Gaia's gigantic sensor is comprised of 106 separate CCD detectors, mosaiced together to form a monster camera over three feet wide. The resulting imaging system is so powerful that it will be able to precisely measure the width of a hair from over 600 miles away, and from here on Earth, it could spot a dime on the moon.
Hair measuring and dime spotting are not what Gaia is going to be spending her time at, of course. The spacecraft will spend five years creating a three dimensional map of our entire galaxy, including, oh, about a thousand million stars or so. Along the way, it's expected to detect (on average) 250 quasars, 30 brown dwarfs, 10 stars with planets orbiting them, and 10 stars exploding in other galaxies - every day. It's numbers like this that make you realize just how stupendously gigantic the universe really is, and we'll start seeing brand new pics of the place back from Gaia sometime in 2013.
ESA Gaia, via NetworkWorld
The near earth objects should be watched as well IMO. This rock is due IMO.
...”it’s estimated that Gaia will detect 15,000 new alien planets.”
Alien planets? There are no “alien” planets. They might be independent of our solar system but that wouldn’t make them alien to the Milky Way or to the universe.
10 planets a day?
Only if they all orbit in 0.5 days. One orbit to detect, one to confirm.
A billion-pixel camera...
Gonna take a whoppin big SD card for that thing!
Better check the specials at Newegg.. :-)
Your minkey. Do you have a lee-zance for your minkey?

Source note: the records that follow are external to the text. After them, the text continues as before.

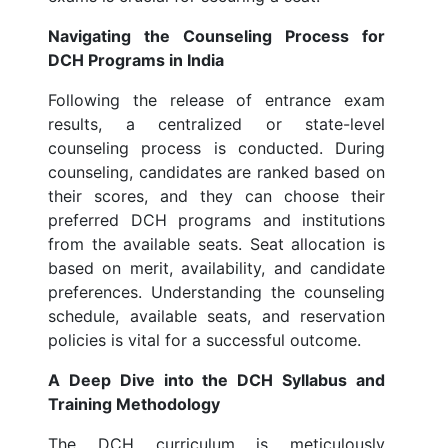
Navigating the Counseling Process for
DCH Programs in India
Following the release of entrance exam
results, a centralized or state-level
counseling process is conducted. During
counseling, candidates are ranked based on
their scores, and they can choose their
preferred DCH programs and institutions
from the available seats. Seat allocation is
based on merit, availability, and candidate
preferences. Understanding the counseling
schedule, available seats, and reservation
policies is vital for a successful outcome.
A Deep Dive into the DCH Syllabus and
Training Methodology
The DCH curriculum is meticulously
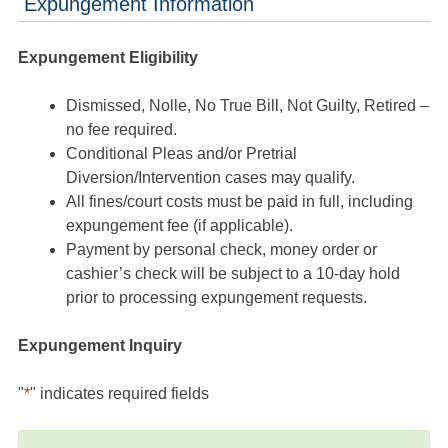
Expungement Information
Expungement Eligibility
Dismissed, Nolle, No True Bill, Not Guilty, Retired –
no fee required.
Conditional Pleas and/or Pretrial
Diversion/Intervention cases may qualify.
All fines/court costs must be paid in full, including
expungement fee (if applicable).
Payment by personal check, money order or
cashier’s check will be subject to a 10-day hold
prior to processing expungement requests.
Expungement Inquiry
"
*
" indicates required fields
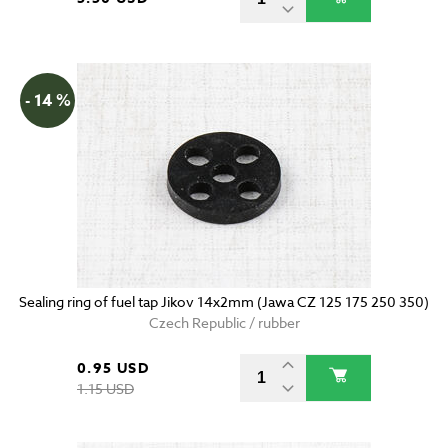
- 14 %
Sealing ring of fuel tap Jikov 14x2mm (Jawa CZ 125 175 250 350)
Czech Republic / rubber
0.95 USD
1.15 USD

Poignant pic. The aliens, if intelligent, would most likely view us as such.
Or they might view us as a hot dog.
Or they might be like chess prodigies- brilliant at one thing (interstellar spaceflight, in this case) and flummoxed by the simplest of things that we find trivial.

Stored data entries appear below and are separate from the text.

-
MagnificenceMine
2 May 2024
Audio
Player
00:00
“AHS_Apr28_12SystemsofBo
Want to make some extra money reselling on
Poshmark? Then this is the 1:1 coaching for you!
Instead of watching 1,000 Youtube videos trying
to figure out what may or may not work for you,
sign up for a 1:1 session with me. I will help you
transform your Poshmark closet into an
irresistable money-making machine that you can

We only have one data point upon which to base our estimates.
A hive-minded culture might waste its time looking everywhere for the giant Human grand-ant that controls everything, while thugs in the hood are boosting the hubcaps off of their landing vehicles and rolling them in alley-ways.
Guess we find out when we find out. :-)
Too bad we won’t be able to afford the electricity to plug our Ipods in to see the pics...
Zat is not my minkey.
Agreed on all points.
I’ll be interested to see what sort of exoplanetary imagery comes out of this camera, though. I hope they take some warm up shots of the Apollo 11 landing site. I’ve seen some low-res ones recently of the various Apollo sites- the A14 site shows an astronaut ‘footpath’ between the lander’s lower stage and the deployed science package.

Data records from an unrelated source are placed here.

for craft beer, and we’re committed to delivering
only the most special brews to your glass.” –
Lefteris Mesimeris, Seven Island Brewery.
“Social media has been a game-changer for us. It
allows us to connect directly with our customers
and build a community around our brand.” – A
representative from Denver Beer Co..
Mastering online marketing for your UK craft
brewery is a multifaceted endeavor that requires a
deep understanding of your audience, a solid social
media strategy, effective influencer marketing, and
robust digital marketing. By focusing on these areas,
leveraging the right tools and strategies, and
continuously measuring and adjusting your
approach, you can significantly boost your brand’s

There's a sad irony here- in Conservatives being so often sneered at by Libs for being 'intellectually incurious'.
There's a sad irony here- in Conservatives being so often sneered at by Libs for being 'intellectually incurious'.
Exactly. Beyond irony though I've always thought of the Left's sickness being exclusionary self-obsession and fear of objective consciousness. A Dark Ages kind of thing. We call it Lefego at the Institute.